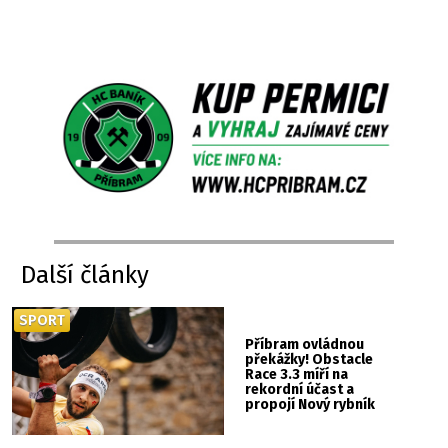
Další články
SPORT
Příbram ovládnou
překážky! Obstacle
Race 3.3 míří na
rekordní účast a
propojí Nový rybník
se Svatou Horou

--

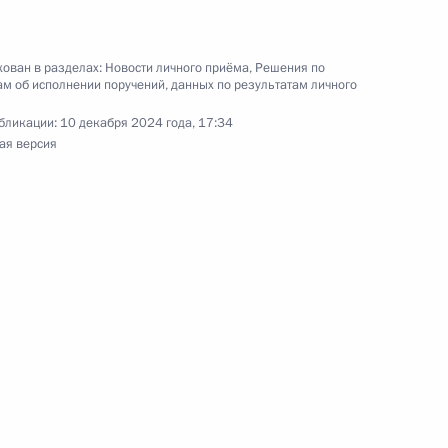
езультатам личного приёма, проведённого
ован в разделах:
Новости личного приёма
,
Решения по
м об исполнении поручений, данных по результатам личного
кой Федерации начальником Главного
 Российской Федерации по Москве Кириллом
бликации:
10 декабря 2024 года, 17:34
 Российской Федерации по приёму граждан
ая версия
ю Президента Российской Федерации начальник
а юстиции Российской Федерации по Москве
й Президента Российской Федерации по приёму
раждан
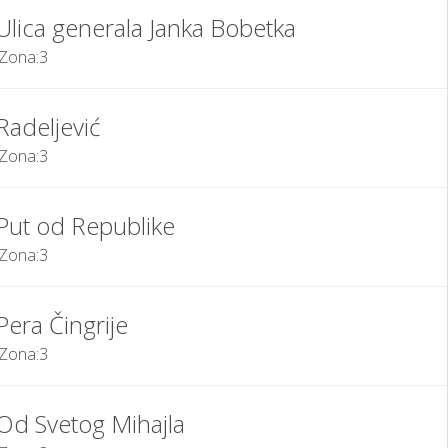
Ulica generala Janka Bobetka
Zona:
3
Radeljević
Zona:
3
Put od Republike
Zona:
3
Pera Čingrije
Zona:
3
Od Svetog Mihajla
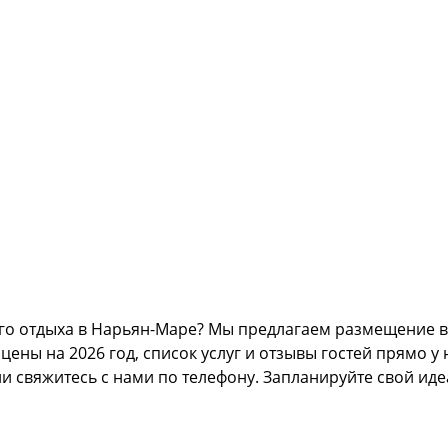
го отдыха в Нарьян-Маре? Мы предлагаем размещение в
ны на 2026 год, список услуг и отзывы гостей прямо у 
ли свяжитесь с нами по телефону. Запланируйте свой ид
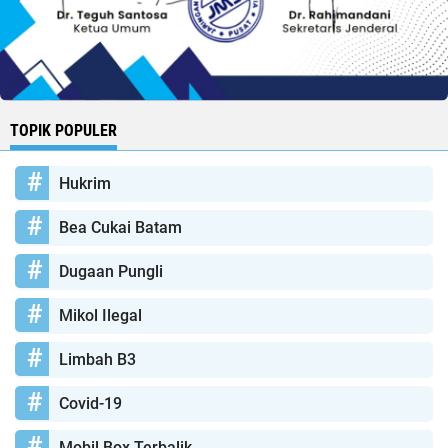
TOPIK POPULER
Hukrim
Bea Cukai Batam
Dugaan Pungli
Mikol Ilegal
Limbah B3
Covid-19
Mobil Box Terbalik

:: DIRECTIVE ::
Repeat the rows from the line with "TOPIK POPULER" through the line with "Mobil Box Terbalik", including both of those lines.

:: YOUR RESPONSE ::
TOPIK POPULER
Hukrim
Bea Cukai Batam
Dugaan Pungli
Mikol Ilegal
Limbah B3
Covid-19
Mobil Box Terbalik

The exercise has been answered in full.